↓↓↓
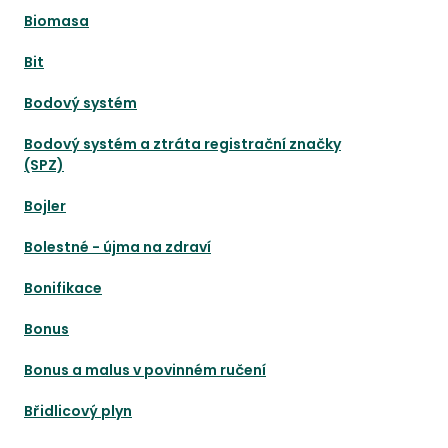
Biomasa
Bit
Bodový systém
Bodový systém a ztráta registrační značky
(SPZ)
Bojler
Bolestné - újma na zdraví
Bonifikace
Bonus
Bonus a malus v povinném ručení
Břidlicový plyn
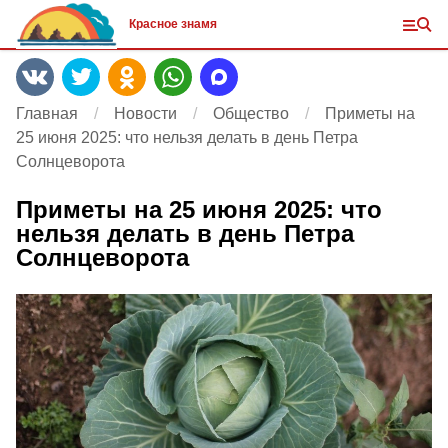
Красное знамя
Главная
Новости
Общество
Приметы на
25 июня 2025: что нельзя делать в день Петра
Солнцеворота
Приметы на 25 июня 2025: что
нельзя делать в день Петра
Солнцеворота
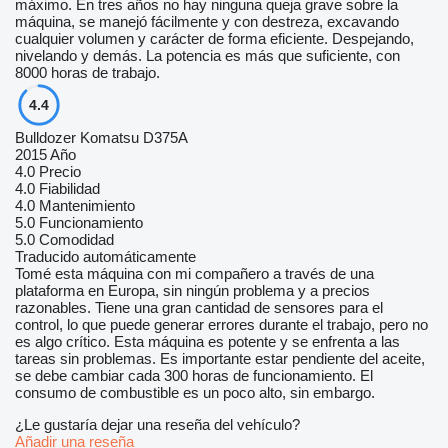
máximo. En tres años no hay ninguna queja grave sobre la
máquina, se manejó fácilmente y con destreza, excavando
cualquier volumen y carácter de forma eficiente. Despejando,
nivelando y demás. La potencia es más que suficiente, con
8000 horas de trabajo.
4.4
Bulldozer Komatsu D375A
2015 Año
4.0
Precio
4.0
Fiabilidad
4.0
Mantenimiento
5.0
Funcionamiento
5.0
Comodidad
Traducido automáticamente
Tomé esta máquina con mi compañero a través de una
plataforma en Europa, sin ningún problema y a precios
razonables. Tiene una gran cantidad de sensores para el
control, lo que puede generar errores durante el trabajo, pero no
es algo crítico. Esta máquina es potente y se enfrenta a las
tareas sin problemas. Es importante estar pendiente del aceite,
se debe cambiar cada 300 horas de funcionamiento. El
consumo de combustible es un poco alto, sin embargo.
¿Le gustaría dejar una reseña del vehículo?
Añadir una reseña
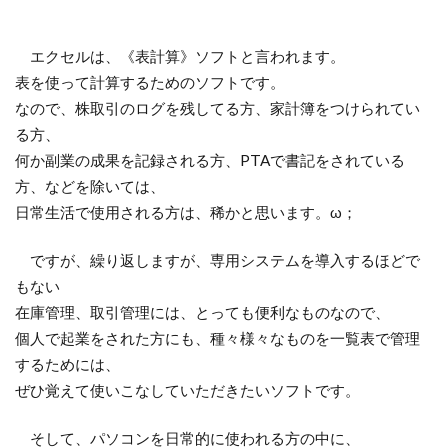
エクセルは、《表計算》ソフトと言われます。
表を使って計算するためのソフトです。
なので、株取引のログを残してる方、家計簿をつけられてい
る方、
何か副業の成果を記録される方、PTAで書記をされている
方、などを除いては、
日常生活で使用される方は、稀かと思います。ω；
ですが、繰り返しますが、専用システムを導入するほどで
もない
在庫管理、取引管理には、とっても便利なものなので、
個人で起業をされた方にも、種々様々なものを一覧表で管理
するためには、
ぜひ覚えて使いこなしていただきたいソフトです。
そして、パソコンを日常的に使われる方の中に、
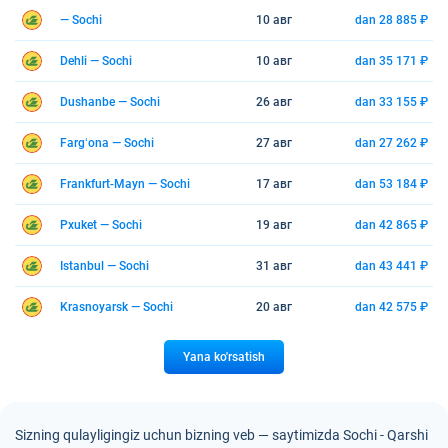
— Sochi
10 авг
dan 28 885 ₽
Dehli — Sochi
10 авг
dan 35 171 ₽
Dushanbe — Sochi
26 авг
dan 33 155 ₽
Fargʻona — Sochi
27 авг
dan 27 262 ₽
Frankfurt-Mayn — Sochi
17 авг
dan 53 184 ₽
Pxuket — Sochi
19 авг
dan 42 865 ₽
Istanbul — Sochi
31 авг
dan 43 441 ₽
Krasnoyarsk — Sochi
20 авг
dan 42 575 ₽
Yana ko'rsatish
Sizning qulayligingiz uchun bizning veb — saytimizda Sochi - Qarshi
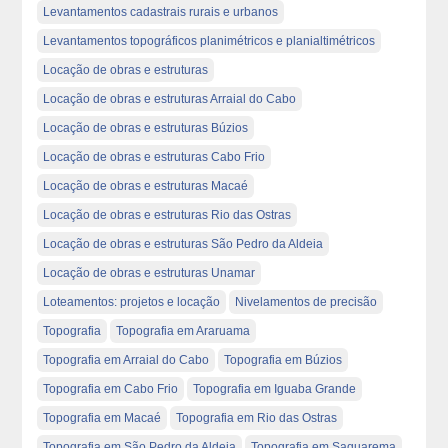
Levantamentos cadastrais rurais e urbanos
Levantamentos topográficos planimétricos e planialtimétricos
Locação de obras e estruturas
Locação de obras e estruturas Arraial do Cabo
Locação de obras e estruturas Búzios
Locação de obras e estruturas Cabo Frio
Locação de obras e estruturas Macaé
Locação de obras e estruturas Rio das Ostras
Locação de obras e estruturas São Pedro da Aldeia
Locação de obras e estruturas Unamar
Loteamentos: projetos e locação
Nivelamentos de precisão
Topografia
Topografia em Araruama
Topografia em Arraial do Cabo
Topografia em Búzios
Topografia em Cabo Frio
Topografia em Iguaba Grande
Topografia em Macaé
Topografia em Rio das Ostras
Topografia em São Pedro da Aldeia
Topografia em Saquarema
↑↑↑
**COBA SENDIRI**
Ganti setiap "Topografia" dengan "Levantamento" di semua baris entri di atas, dan tulis ulang baris-baris itu tanpa mengubah apa pun selain itu. Jangan sertakan penanda gambar dalam jawaban.

**HASIL LATIHAN**
Biomasa
Bit
Bodový systém
Bodový systém a ztráta registrační značky
(SPZ)
Bojler
Bolestné - újma na zdraví
Bonifikace
Bonus
Bonus a malus v povinném ručení
Břidlicový plyn
Красное знамя
Главная
Новости
Общество
Приметы на
25 июня 2025: что нельзя делать в день Петра
Солнцеворота
Приметы на 25 июня 2025: что
нельзя делать в день Петра
Солнцеворота
máximo. En tres años no hay ninguna queja grave sobre la
máquina, se manejó fácilmente y con destreza, excavando
cualquier volumen y carácter de forma eficiente. Despejando,
nivelando y demás. La potencia es más que suficiente, con
8000 horas de trabajo.
4.4
Bulldozer Komatsu D375A
2015 Año
4.0
Precio
4.0
Fiabilidad
4.0
Mantenimiento
5.0
Funcionamiento
5.0
Comodidad
Traducido automáticamente
Tomé esta máquina con mi compañero a través de una
plataforma en Europa, sin ningún problema y a precios
razonables. Tiene una gran cantidad de sensores para el
control, lo que puede generar errores durante el trabajo, pero no
es algo crítico. Esta máquina es potente y se enfrenta a las
tareas sin problemas. Es importante estar pendiente del aceite,
se debe cambiar cada 300 horas de funcionamiento. El
consumo de combustible es un poco alto, sin embargo.
¿Le gustaría dejar una reseña del vehículo?
Añadir una reseña
エクセルは、《表計算》ソフトと言われます。
表を使って計算するためのソフトです。
なので、株取引のログを残してる方、家計簿をつけられてい
る方、
何か副業の成果を記録される方、PTAで書記をされている
方、などを除いては、
日常生活で使用される方は、稀かと思います。ω；
ですが、繰り返しますが、専用システムを導入するほどで
もない
在庫管理、取引管理には、とっても便利なものなので、
個人で起業をされた方にも、種々様々なものを一覧表で管理
するためには、
ぜひ覚えて使いこなしていただきたいソフトです。
そして、パソコンを日常的に使われる方の中に、
— Sochi
10 авг
dan 28 885 ₽
Dehli — Sochi
10 авг
dan 35 171 ₽
Dushanbe — Sochi
26 авг
dan 33 155 ₽
Fargʻona — Sochi
27 авг
dan 27 262 ₽
Frankfurt-Mayn — Sochi
17 авг
dan 53 184 ₽
Pxuket — Sochi
19 авг
dan 42 865 ₽
Istanbul — Sochi
31 авг
dan 43 441 ₽
Krasnoyarsk — Sochi
20 авг
dan 42 575 ₽
Yana ko'rsatish
Sizning qulayligingiz uchun bizning veb — saytimizda Sochi - Qarshi
Levantamentos cadastrais rurais e urbanos
Levantamentos topográficos planimétricos e planialtimétricos
Locação de obras e estruturas
Locação de obras e estruturas Arraial do Cabo
Locação de obras e estruturas Búzios
Locação de obras e estruturas Cabo Frio
Locação de obras e estruturas Macaé
Locação de obras e estruturas Rio das Ostras
Locação de obras e estruturas São Pedro da Aldeia
Locação de obras e estruturas Unamar
Loteamentos: projetos e locação
Nivelamentos de precisão
Levantamento
Levantamento em Araruama
Levantamento em Arraial do Cabo
Levantamento em Búzios
Levantamento em Cabo Frio
Levantamento em Iguaba Grande
Levantamento em Macaé
Levantamento em Rio das Ostras
Levantamento em São Pedro da Aldeia
Levantamento em Saquarema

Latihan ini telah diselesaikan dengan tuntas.